For chess novitiates, Chigorin is best known as the oddball master who preferred knights to bishops. That's, for instance how Robert Byrne referred to him in a fairly recent article - writing that "there has never been a leading player as eccentric as Mikhail Chigorin," which seems to me to be overlooking a a lot of very eccentric leading players. I don't find that this belief seems to influence Chigorin's play all that much - he was certainly very capable of using the bishops effectively, as in the Marco game above - but this much-anthologized game with Mortimer can stand in for his abilities with the knights. 

Chigorin in the Opening

Chigorin really was one of the great opening innovators, and, preparing for this post, I've been struck at how many 'standard' ideas in the modern chess player's repertoire actually come from him. The most famous are the Chigorin Defense with 1.d4 d5 2.c4 Nc6!?, which is a bit too adventuresome to have made it as a grandmaster opening but is certainly beloved of club and blitz players (and, not so surprisingly, of Alexander Morozevich), and the Chigorin Variation of the Ruy Lopez. Actually, credit for the Chigorin Variation seems to go to Carl Schlechter, but Chigorin was the first player to win with it, and, after his game against Duras, it entered into mainstream master practice, becoming one of the leading chess tabiyas and, in a sense, black's default response to the Ruy Lopez. 

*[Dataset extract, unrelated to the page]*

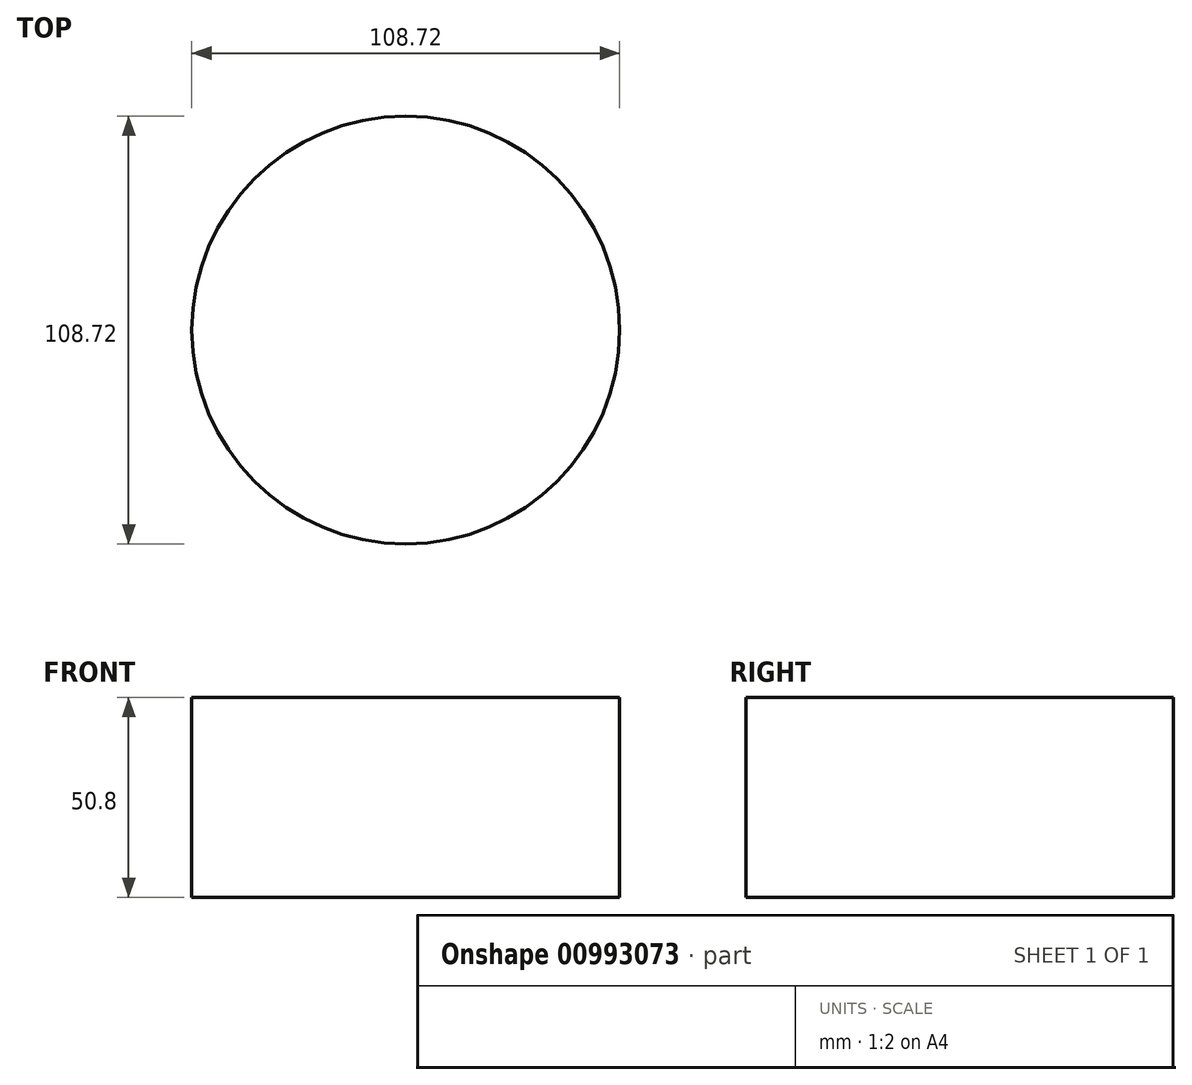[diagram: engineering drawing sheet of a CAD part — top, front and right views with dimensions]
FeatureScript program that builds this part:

And here are a few of Chigorin's less-well-known opening contributions. It's a surprise, given the famous story of Marshall's long-awaited unveiling of the Marshall Attack in the Ruy Lopez in the game against Capablanca, to discover that Chigorin had actually found the key idea thirteen years earlier.

Chigorin developed all the key ideas of the 'Spassky Variation' of the Caro-Kann, which, like the 'Marshall Attack' and 'Chigorin Variation,' is also very much a main line. Chigorin didn't push the h-pawn all the way to h5, but that's a detail; he had the critical idea of bringing his king all the way to a1 and then attacking on the queenside. 

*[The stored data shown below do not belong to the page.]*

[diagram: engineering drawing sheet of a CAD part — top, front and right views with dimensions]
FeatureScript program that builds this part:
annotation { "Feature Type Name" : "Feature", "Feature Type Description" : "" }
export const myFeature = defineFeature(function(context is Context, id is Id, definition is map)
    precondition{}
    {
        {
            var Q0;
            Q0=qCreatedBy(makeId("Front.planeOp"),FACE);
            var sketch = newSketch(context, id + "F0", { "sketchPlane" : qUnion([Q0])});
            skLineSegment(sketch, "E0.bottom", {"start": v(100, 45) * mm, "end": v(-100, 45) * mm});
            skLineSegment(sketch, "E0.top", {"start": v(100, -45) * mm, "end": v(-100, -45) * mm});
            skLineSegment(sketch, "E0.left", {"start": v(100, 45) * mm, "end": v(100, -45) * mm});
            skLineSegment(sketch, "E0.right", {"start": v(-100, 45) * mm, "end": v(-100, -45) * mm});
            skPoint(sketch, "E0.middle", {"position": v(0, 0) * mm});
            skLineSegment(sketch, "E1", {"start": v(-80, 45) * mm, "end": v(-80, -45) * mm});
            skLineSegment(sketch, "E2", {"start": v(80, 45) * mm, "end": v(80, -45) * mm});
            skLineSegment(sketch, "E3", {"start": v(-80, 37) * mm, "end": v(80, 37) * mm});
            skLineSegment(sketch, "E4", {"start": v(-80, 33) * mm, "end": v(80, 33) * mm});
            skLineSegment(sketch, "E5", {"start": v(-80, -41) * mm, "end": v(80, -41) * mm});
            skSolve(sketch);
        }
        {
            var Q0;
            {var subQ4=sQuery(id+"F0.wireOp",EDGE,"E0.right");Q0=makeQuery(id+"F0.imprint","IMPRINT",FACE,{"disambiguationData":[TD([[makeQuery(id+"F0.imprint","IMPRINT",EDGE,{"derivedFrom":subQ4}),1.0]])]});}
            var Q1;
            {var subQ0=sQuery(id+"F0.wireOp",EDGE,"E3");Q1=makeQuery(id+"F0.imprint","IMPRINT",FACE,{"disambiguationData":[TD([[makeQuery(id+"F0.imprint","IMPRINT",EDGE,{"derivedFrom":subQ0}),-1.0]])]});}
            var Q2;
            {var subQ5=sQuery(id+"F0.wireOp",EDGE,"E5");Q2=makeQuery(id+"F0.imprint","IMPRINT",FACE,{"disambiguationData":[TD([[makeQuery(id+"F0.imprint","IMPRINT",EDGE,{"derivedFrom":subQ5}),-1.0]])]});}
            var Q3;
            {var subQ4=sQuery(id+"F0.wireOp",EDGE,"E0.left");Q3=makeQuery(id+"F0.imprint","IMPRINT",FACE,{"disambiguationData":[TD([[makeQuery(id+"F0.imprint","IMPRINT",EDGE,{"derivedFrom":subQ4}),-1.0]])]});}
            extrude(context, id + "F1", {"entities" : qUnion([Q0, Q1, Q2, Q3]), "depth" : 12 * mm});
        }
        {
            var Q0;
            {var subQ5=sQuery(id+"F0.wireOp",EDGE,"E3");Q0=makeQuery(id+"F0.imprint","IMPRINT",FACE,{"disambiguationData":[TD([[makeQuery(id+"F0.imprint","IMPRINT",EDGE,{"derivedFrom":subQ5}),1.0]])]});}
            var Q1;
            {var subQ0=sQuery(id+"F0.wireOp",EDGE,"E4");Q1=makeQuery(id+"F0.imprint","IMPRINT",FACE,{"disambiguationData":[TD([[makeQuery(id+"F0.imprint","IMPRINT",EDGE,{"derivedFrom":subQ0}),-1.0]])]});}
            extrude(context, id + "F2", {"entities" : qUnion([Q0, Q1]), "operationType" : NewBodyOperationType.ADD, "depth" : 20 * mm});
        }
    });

And it turns out that early in the 1900s, Chigorin was fooling around with the Indian Defenses, which wouldn't become a viable part of opening praxis until, really, the 1920s.

It's possible to think of the King's Indian formation - both for white and black - as an extension of Chigorin's peculiar anti-French system with 2.Qe2, which is accompanied by an early kingside fianchetto and protection of the strong point at K4. 

And then there all the opening branches that Chigorin discovered and that nobody else has picked up on. These are abundant, but it's worth checking out his idea of 4...Bd6 in the Ruy Lopez, as played in a loss to Marco, or 3...Bb4 and 4....c6, as in this game against Marshall, which really deserves to have been tested many more times than it has been. 

Sources: 

- The recollections of Chigorin's daughter Olga Kusakova-Chigorina is some of the best writing on chess obsession that I've ever come across and paint an indelible portrait of what it's like to truly be completely dedicated to the game. 

- The quotes on Chigorin are largely taken from Jimmy Adams' book on him.